§ EXERCISE 1: Return everything in the article on food-allergy bullying from "Imagine this: Another" down to "her food allergy.", copied word for word.
§ EXERCISE 2: Name every person identified by name in the article on food-allergy bullying.
§ EXERCISE 3: Summarize the article on food-allergy bullying in two sentences.

§ DOCUMENT EXCERPT:

Imagine this: Another child has spit milk through a straw directly into your severely milk-allergic child's face. Your child goes into anaphylaxis, having been bullied specifically because of his or her food allergy.
Research shows that about 1/3 of kids with food allergies are bullied by other kids because of their allergies, although usually with outcomes less extreme than the (real) example I just used. These data come from by Eyal Shemesh and co-authors, published in the journal Pediatrics late last year and summarized in The New York Times, where I first learned about it, on June 18.
Robert Wood, chief of the allergy and immunology division at Johns Hopkins Children's Center in Baltimore, noted in the Times article that he gets "very frequent" reports of food-allergy bullying. Seeking some details, I followed up with Wood by email earlier this week.
The spitting-milk incident comes from him — the "worst" he has encountered. Most cases involve milder actions like waving a peanut-butter sandwich at an allergic child.
This spotlight on food bullying is recent, but the phenomenon itself is far from new. Meghan Maloney, who now lives in Virginia, remembers being bullied in the mid-1990s when she was "the new kid" in 7th grade at a small school near Cleveland, Ohio. In an email, she told me:
I believe I was the only student in the whole school with a food allergy. Everyone was informed about my allergy, so all my classmates knew I had a milk allergy, but I don't know if they understood its severity. Being the new kid, I really didn't fit in anyway. One day at lunch, I got up to use the restroom, leaving my lunch on the table. When I returned, several people were snickering and watching me. I reached for my open can of soda to take a drink and at the last second someone said "stop." Several classmates had put a piece of cheese pizza in my soda. And they were very disappointed that I didn't drink from the can.

§ DATA TO EXAMINE:
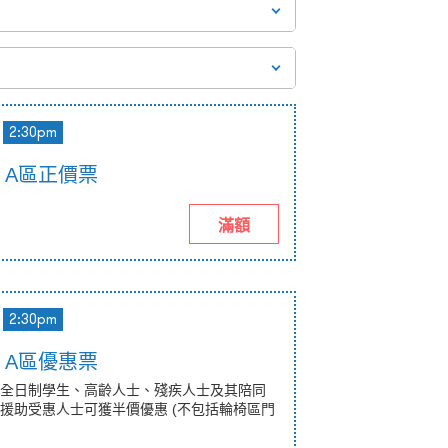
2:30pm
pm A區正價票
滿額
2:30pm
pm A區優惠票
全日制學生、高齡人士、殘疾人士及其陪同
援助受惠人士可獲半價優惠 (不包括輪椅區門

§ EXERCISE RESPONSE 1:
Imagine this: Another child has spit milk through a straw directly into your severely milk-allergic child's face. Your child goes into anaphylaxis, having been bullied specifically because of his or her food allergy.

§ EXERCISE RESPONSE 2:
Eyal Shemesh
Robert Wood
Meghan Maloney

§ EXERCISE RESPONSE 3: Research by Eyal Shemesh and co-authors in Pediatrics shows that about a third of kids with food allergies are bullied over them, with incidents ranging from milk spat into a milk-allergic child's face, causing anaphylaxis, to more common acts like waving a peanut-butter sandwich at an allergic child. The phenomenon is far from new: Meghan Maloney recalls that in 7th grade in the mid-1990s, classmates who knew of her milk allergy put a piece of cheese pizza in her soda.